Beneficios de los ingredientes
Aguacate:
Es rico en grasas saludables, vitamina E y antioxidantes que nutren profundamente la piel, ayudan a combatir la resequedad y favorecen una apariencia más suave y flexible.
Miel:
Actúa como un humectante natural, ayudando a retener la humedad en la piel. Además, deja el rostro más terso, suave y con un brillo saludable.
Bicarbonato de sodio:
Utilizado en poca cantidad, ayuda a eliminar células muertas de la superficie de la piel, favoreciendo una apariencia más luminosa. No se recomienda para pieles muy sensibles.
Cómo se prepara
Tritura medio aguacate maduro hasta formar un puré.
Agrega una cucharada de miel.
Incorpora media cucharadita de bicarbonato de sodio.
Mezcla bien hasta obtener una crema homogénea.
Cómo se aplica
Con el rostro limpio, aplica una capa uniforme evitando el contorno de los ojos y los labios.

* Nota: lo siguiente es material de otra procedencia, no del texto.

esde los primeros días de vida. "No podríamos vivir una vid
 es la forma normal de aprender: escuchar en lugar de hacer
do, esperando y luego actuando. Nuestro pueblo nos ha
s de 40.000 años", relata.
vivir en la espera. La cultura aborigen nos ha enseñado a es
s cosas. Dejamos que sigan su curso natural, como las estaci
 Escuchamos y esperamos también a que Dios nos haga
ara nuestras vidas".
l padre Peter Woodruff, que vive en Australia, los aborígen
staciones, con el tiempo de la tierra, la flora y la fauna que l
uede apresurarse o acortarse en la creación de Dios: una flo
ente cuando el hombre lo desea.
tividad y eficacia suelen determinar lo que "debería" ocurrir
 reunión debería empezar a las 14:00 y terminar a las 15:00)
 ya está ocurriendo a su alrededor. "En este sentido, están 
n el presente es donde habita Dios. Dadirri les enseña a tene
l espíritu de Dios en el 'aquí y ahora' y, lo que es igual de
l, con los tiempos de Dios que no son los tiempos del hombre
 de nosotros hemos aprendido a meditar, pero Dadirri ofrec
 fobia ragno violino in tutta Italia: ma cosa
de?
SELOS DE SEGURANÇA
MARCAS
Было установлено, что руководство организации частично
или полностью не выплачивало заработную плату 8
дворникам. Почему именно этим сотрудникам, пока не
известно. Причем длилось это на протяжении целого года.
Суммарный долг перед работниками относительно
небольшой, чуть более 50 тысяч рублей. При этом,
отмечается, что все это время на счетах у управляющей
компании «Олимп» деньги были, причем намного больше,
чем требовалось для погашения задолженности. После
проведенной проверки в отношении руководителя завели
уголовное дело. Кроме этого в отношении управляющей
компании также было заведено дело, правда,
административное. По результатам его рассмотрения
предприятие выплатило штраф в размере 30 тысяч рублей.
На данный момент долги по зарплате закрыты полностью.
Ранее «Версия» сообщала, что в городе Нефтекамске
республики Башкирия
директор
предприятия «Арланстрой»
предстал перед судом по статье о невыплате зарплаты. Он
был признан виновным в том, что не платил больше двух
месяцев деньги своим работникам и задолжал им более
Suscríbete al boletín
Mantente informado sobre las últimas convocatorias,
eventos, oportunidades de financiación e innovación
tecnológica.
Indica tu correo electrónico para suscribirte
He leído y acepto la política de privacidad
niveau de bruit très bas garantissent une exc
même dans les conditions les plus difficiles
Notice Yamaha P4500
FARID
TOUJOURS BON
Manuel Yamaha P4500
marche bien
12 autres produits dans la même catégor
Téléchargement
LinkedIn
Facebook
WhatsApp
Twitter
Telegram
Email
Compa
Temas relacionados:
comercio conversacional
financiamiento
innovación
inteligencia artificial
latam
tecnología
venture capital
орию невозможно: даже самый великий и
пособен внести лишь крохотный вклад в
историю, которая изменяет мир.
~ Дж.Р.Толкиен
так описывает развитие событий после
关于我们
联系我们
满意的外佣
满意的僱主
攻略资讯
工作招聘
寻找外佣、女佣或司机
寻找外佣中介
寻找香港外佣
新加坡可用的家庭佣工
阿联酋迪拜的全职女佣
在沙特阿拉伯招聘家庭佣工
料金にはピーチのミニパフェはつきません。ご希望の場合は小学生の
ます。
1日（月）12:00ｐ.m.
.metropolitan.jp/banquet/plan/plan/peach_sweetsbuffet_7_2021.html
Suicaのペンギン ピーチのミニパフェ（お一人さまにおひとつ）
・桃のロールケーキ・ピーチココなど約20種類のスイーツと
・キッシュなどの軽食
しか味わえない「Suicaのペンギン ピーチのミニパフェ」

Déjala actuar de 10 a 15 minutos y retírala con agua tibia realizando suaves movimientos circulares. Finaliza con agua fresca.
Algunos consejos
Realiza una prueba de sensibilidad antes de usarla por primera vez.
Úsala una vez por semana.
Si tu piel es muy sensible o presenta irritación, evita el bicarbonato.
Después de la mascarilla, aplica una crema hidratante y protector solar si vas a exponerte al sol.
Conclusión
Esta mascarilla puede ayudar a mejorar la hidratación y luminosidad de la piel seca, además de suavizar temporalmente la apariencia de las líneas de expresión al mantener la piel mejor hidratada. Para obtener mejores resultados, acompáñala de una rutina diaria de cuidado facial y protección solar.